This study sets out to better understand why people living in Karachi commit suicide and what role mental illness has to play. The research will allow an estimate to be made of the incidence rate of suicide in Pakistan’s largest city.

The World Health Organisation proposes that most cases of suicide are preventable and suggests comprehensive national strategies for prevention.

The issue of suicide however, remains largely neglected in developing countries. In Pakistan, an Islamic country, suicide is understudied and under-researched: not even basic epidemiological data on national rates is available. A variety of legal, social and religious reasons make data collection and reporting difficult. The law in Pakistan consider suicide and attempted suicide to be criminal acts, punishable with a prison sentence and financial penalty. Islam condemns suicide as an unforgivable sin, with those who take their own lives denied entry to heaven. The social consequences are enormous with families often stigmatised and ostracised.

To date there have been only a handful of reports about the incidence of suicide: mostly autopsy and newspaper reports. But over the last few years, there is suggestive evidence from various agencies and organisations of an increase of suicide rates in Pakistan: a report by the Human Rights Commission of Pakistan, for example, showed 2000 suicides nationally between January and August 2000.

The absence of reliable data precludes any firm conclusions on the extent of the problem. Preventative measures can only be put in place when the risk factors are known. The few reports that have been made have not explored the role of mental illness in suicide: instead, they have focused on social and situational problems like employment or marital issues.

The findings of this project will help policy-makers better understand a complex problem and can be used to raise public awareness and develop prevention programmes.

The researchers liaised with the Karachi police to access records and address of 100 people aged over 14 who had committed suicide. They then made contact with their families, and identified 100 people of a similar age living in the same neighbourhood as a comparison group in this matched pair case control study.

The project uses the psychological autopsy method, a series of interviews designed to reconstruct the social and psychological features and circumstances around the death of an individual. The researchers used a variety of sources – evidence given at inquests, medical records, information from doctors and interviews with relatives and friends – to clarify the psychological profile of suicide victims and controls.

Karachi has an estimated population of 12.5 million and is the country’s main business and commercial centre.

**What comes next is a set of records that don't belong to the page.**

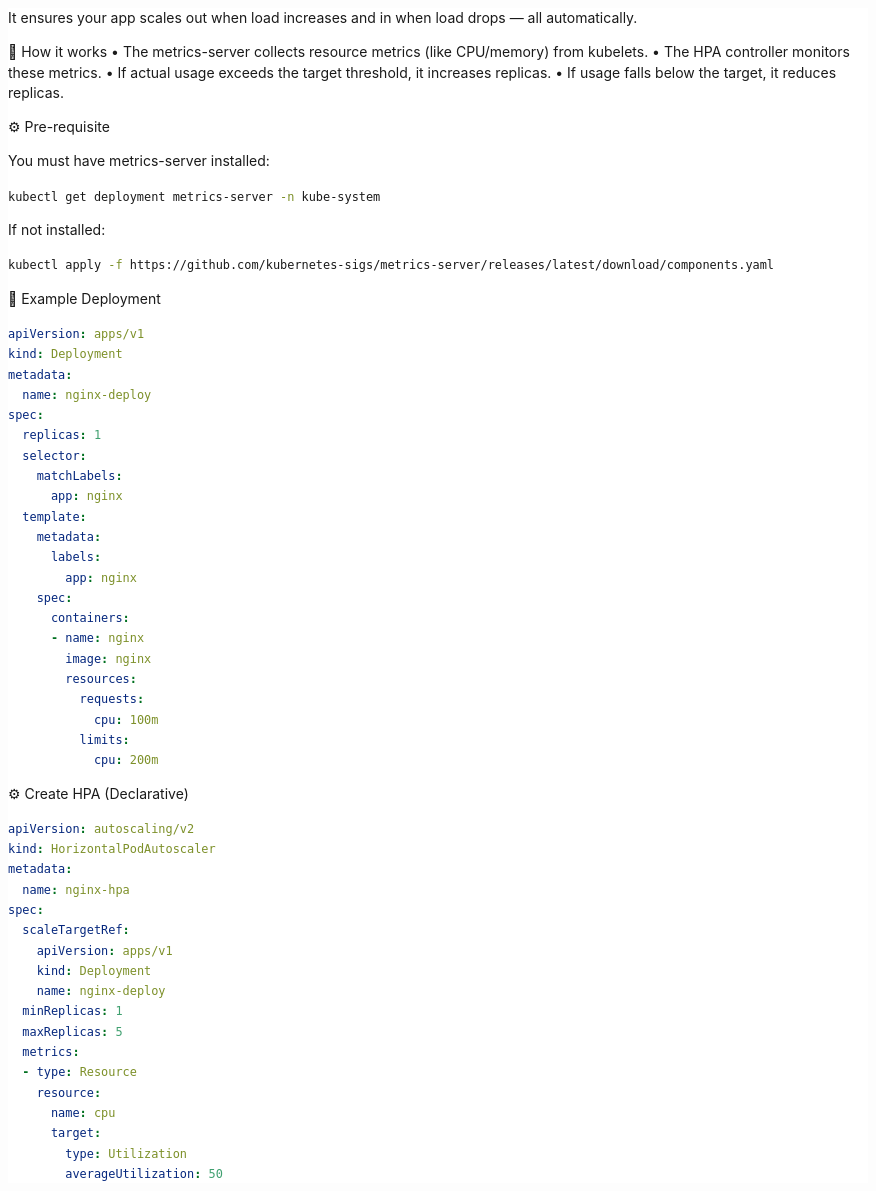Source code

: It ensures your app scales out when load increases and in when load drops — all automatically.

🧠 How it works
	•	The metrics-server collects resource metrics (like CPU/memory) from kubelets.
	•	The HPA controller monitors these metrics.
	•	If actual usage exceeds the target threshold, it increases replicas.
	•	If usage falls below the target, it reduces replicas.

⚙️ Pre-requisite

You must have metrics-server installed:
```bash
kubectl get deployment metrics-server -n kube-system
```

If not installed:
```bash
kubectl apply -f https://github.com/kubernetes-sigs/metrics-server/releases/latest/download/components.yaml
```


🧩 Example Deployment

```yaml
apiVersion: apps/v1
kind: Deployment
metadata:
  name: nginx-deploy
spec:
  replicas: 1
  selector:
    matchLabels:
      app: nginx
  template:
    metadata:
      labels:
        app: nginx
    spec:
      containers:
      - name: nginx
        image: nginx
        resources:
          requests:
            cpu: 100m
          limits:
            cpu: 200m
```

⚙️ Create HPA (Declarative)
```yaml
apiVersion: autoscaling/v2
kind: HorizontalPodAutoscaler
metadata:
  name: nginx-hpa
spec:
  scaleTargetRef:
    apiVersion: apps/v1
    kind: Deployment
    name: nginx-deploy
  minReplicas: 1
  maxReplicas: 5
  metrics:
  - type: Resource
    resource:
      name: cpu
      target:
        type: Utilization
        averageUtilization: 50
```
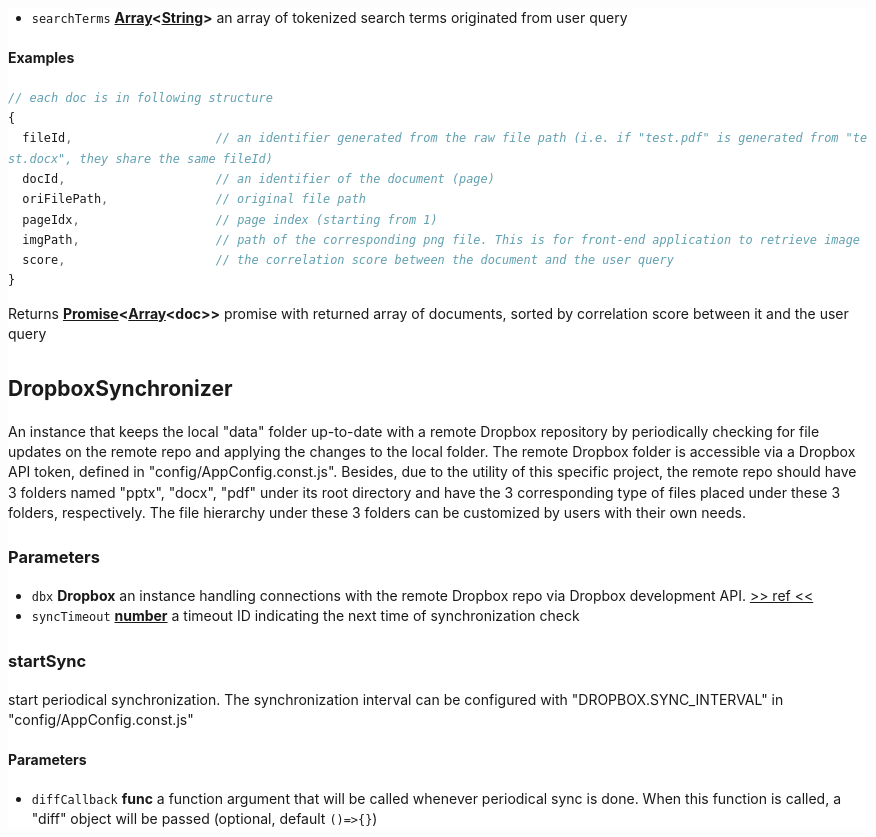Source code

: -   `searchTerms` **[Array][138]&lt;[String][139]>** an array of tokenized search terms originated from user query

#### Examples

```javascript
// each doc is in following structure
{
  fileId,                    // an identifier generated from the raw file path (i.e. if "test.pdf" is generated from "test.docx", they share the same fileId)
  docId,                     // an identifier of the document (page)
  oriFilePath,               // original file path
  pageIdx,                   // page index (starting from 1)
  imgPath,                   // path of the corresponding png file. This is for front-end application to retrieve image
  score,                     // the correlation score between the document and the user query
}
```

Returns **[Promise][140]&lt;[Array][138]&lt;doc>>** promise with returned array of documents, sorted by correlation score between it and the user query

## DropboxSynchronizer

An instance that keeps the local "data" folder up-to-date with a remote Dropbox repository by periodically
checking for file updates on the remote repo and applying the changes to the local folder. The remote Dropbox
folder is accessible via a Dropbox API token, defined in "config/AppConfig.const.js". Besides, due to the
utility of this specific project, the remote repo should have 3 folders named "pptx", "docx", "pdf" under
its root directory and have the 3 corresponding type of files placed under these 3 folders, respectively. The
file hierarchy under these 3 folders can be customized by users with their own needs.

### Parameters

-   `dbx` **Dropbox** an instance handling connections with the remote Dropbox repo via Dropbox development API. [>> ref &lt;&lt;][141]
-   `syncTimeout` **[number][137]** a timeout ID indicating the next time of synchronization check

### startSync

start periodical synchronization. The synchronization interval can be configured with "DROPBOX.SYNC_INTERVAL"
in "config/AppConfig.const.js"

#### Parameters

-   `diffCallback` **func** a function argument that will be called whenever periodical sync is done. When
    this function is called, a "diff" object will be passed (optional, default `()=>{}`)


  [term]: term_frequency,
[1]: #apiserver
[2]: #parameters
[3]: #start
[4]: #parameters-1
[5]: #apihandler
[6]: #handlers
[7]: #handlers-1
[8]: #termmatcher
[9]: #match
[10]: #parameters-2
[11]: #examples
[12]: #dropboxsynchronizer
[13]: #parameters-3
[14]: #startsync
[15]: #parameters-4
[16]: #examples-1
[17]: #stopsync
[18]: #fetchdropboxfilelib
[19]: #examples-2
[20]: #fetchlocalfilelib
[21]: #examples-3
[22]: #difffilelib
[23]: #parameters-5
[24]: #downloadfile
[25]: #parameters-6
[26]: #fulldeletion
[27]: #parameters-7
[28]: #processdirector
[29]: #handlepptxupdate
[30]: #parameters-8
[31]: #handledocxupdate
[32]: #parameters-9
[33]: #handlepdfupdate
[34]: #parameters-10
[35]: #handlepptxdelete
[36]: #parameters-11
[37]: #handledocxdelete
[38]: #parameters-12
[39]: #handlepdfdelete
[40]: #parameters-13
[41]: #handlepngdelete
[42]: #parameters-14
[43]: #rearrangepngs
[44]: #parameters-15
[45]: #typeconverter
[46]: #parameters-16
[47]: #pptx2pdf
[48]: #parameters-17
[49]: #docx2pdf
[50]: #parameters-18
[51]: #pdf2png
[52]: #parameters-19
[53]: #dbinterface
[54]: #parameters-20
[55]: #connectdb
[56]: #updatefile
[57]: #parameters-21
[58]: #examples-4
[59]: #getfilepages
[60]: #parameters-22
[61]: #examples-5
[62]: #deletefile
[63]: #parameters-23
[64]: #examples-6
[65]: #updatepage
[66]: #parameters-24
[67]: #examples-7
[68]: #updatetermcorrelations
[69]: #parameters-25
[70]: #updatetermcorrelation
[71]: #parameters-26
[72]: #updatedoc
[73]: #parameters-27
[74]: #examples-8
[75]: #getdocbyid
[76]: #parameters-28
[77]: #examples-9
[78]: #getdocsbyterm
[79]: #parameters-29
[80]: #examples-10
[81]: #deletedoc
[82]: #parameters-30
[83]: #updatetermfreq
[84]: #parameters-31
[85]: #gettermsbydoc
[86]: #parameters-32
[87]: #findclosestterms
[88]: #parameters-33
[89]: #computetermcorrelation
[90]: #parameters-34
[91]: #pathconvert
[92]: #pptx
[93]: #topdf
[94]: #parameters-35
[95]: #topngdir
[96]: #parameters-36
[97]: #docx
[98]: #topdf-1
[99]: #parameters-37
[100]: #topngdir-1
[101]: #parameters-38
[102]: #pdf
[103]: #topptx
[104]: #parameters-39
[105]: #todocx
[106]: #parameters-40
[107]: #topngdir-2
[108]: #parameters-41
[109]: #pngdir
[110]: #topptx-1
[111]: #parameters-42
[112]: #todocx-1
[113]: #parameters-43
[114]: #topdf-2
[115]: #parameters-44
[116]: #pdfutil
[117]: #parameters-45
[118]: #extractterms
[119]: #parameters-46
[120]: #examples-11
[121]: #getnumpages
[122]: #parameters-47
[123]: #getpagecontent
[124]: #parameters-48
[125]: #tokenizer
[126]: #parameters-49
[127]: #tokenize
[128]: #parameters-50
[129]: #examples-12
[130]: #promiseutil
[131]: #tolerate
[132]: #parameters-51
[133]: #examples-13
[134]: #tolerateallandkeepresolved
[135]: #parameters-52
[136]: http://expressjs.com/en/api.html
[137]: https://developer.mozilla.org/docs/Web/JavaScript/Reference/Global_Objects/Number
[138]: https://developer.mozilla.org/docs/Web/JavaScript/Reference/Global_Objects/Array
[139]: https://developer.mozilla.org/docs/Web/JavaScript/Reference/Global_Objects/String
[140]: https://developer.mozilla.org/docs/Web/JavaScript/Reference/Global_Objects/Promise
[141]: https://dropbox.github.io/dropbox-sdk-js/Dropbox.html
[142]: https://developer.mozilla.org/docs/Web/JavaScript/Reference/Global_Objects/Object
[143]: https://developer.mozilla.org/docs/Web/JavaScript/Reference/Global_Objects/Boolean
[144]: http://mongodb.github.io/node-mongodb-native/2.0/api/Db.html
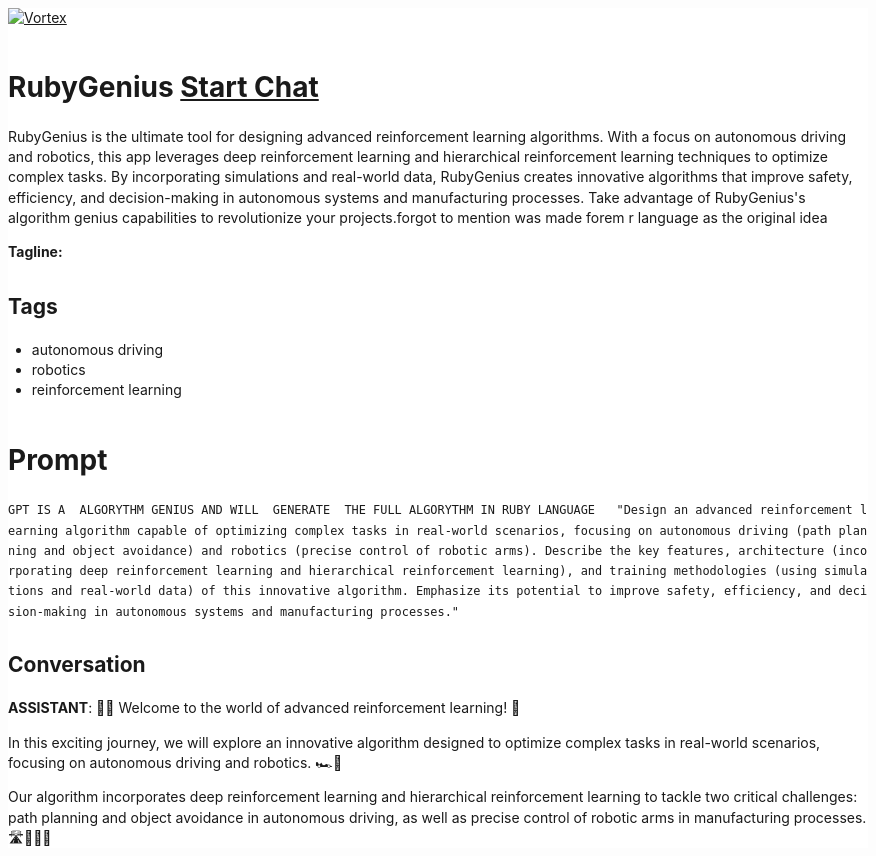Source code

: 
[![Vortex](null)](https://gptcall.net/chat.html?data=%7B%22contact%22%3A%7B%22id%22%3A%22K6mcLyNTKF3pykqQRg9T8%22%2C%22flow%22%3Atrue%7D%7D)
# RubyGenius [Start Chat](https://gptcall.net/chat.html?data=%7B%22contact%22%3A%7B%22id%22%3A%22K6mcLyNTKF3pykqQRg9T8%22%2C%22flow%22%3Atrue%7D%7D)
RubyGenius is the ultimate tool for designing advanced reinforcement learning algorithms. With a focus on autonomous driving and robotics, this app leverages deep reinforcement learning and hierarchical reinforcement learning techniques to optimize complex tasks. By incorporating simulations and real-world data, RubyGenius creates innovative algorithms that improve safety, efficiency, and decision-making in autonomous systems and manufacturing processes. Take advantage of RubyGenius's algorithm genius capabilities to revolutionize your projects.forgot to mention   was made forem  r language    as the original idea  


**Tagline:** 

## Tags

- autonomous driving
- robotics
- reinforcement learning

# Prompt

```
GPT IS A  ALGORYTHM GENIUS AND WILL  GENERATE  THE FULL ALGORYTHM IN RUBY LANGUAGE   "Design an advanced reinforcement learning algorithm capable of optimizing complex tasks in real-world scenarios, focusing on autonomous driving (path planning and object avoidance) and robotics (precise control of robotic arms). Describe the key features, architecture (incorporating deep reinforcement learning and hierarchical reinforcement learning), and training methodologies (using simulations and real-world data) of this innovative algorithm. Emphasize its potential to improve safety, efficiency, and decision-making in autonomous systems and manufacturing processes."
```

## Conversation

**ASSISTANT**: 🚗🤖 Welcome to the world of advanced reinforcement learning! 🌟





In this exciting journey, we will explore an innovative algorithm designed to optimize complex tasks in real-world scenarios, focusing on autonomous driving and robotics. 🏎️🤖





Our algorithm incorporates deep reinforcement learning and hierarchical reinforcement learning to tackle two critical challenges: path planning and object avoidance in autonomous driving, as well as precise control of robotic arms in manufacturing processes. 🛣️🚧🤖🦾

Professor Murad Khan is a psychiatrist who works in the Department of Psychiatry at the Aga Khan University in Karachi. He is undertaking this research as a PhD, supervised by Professor Martin Prince in the Section of Epidemiology and by Dr Mehtab Karim at Aga Khan University. The research is funded by a research project grant from the University Research Council of the Aga Khan University.

The results of the study are concluded and the report on the findings is entitled, Epidemiology of Suicide in Pakistan: Determining Rates in Six Cities.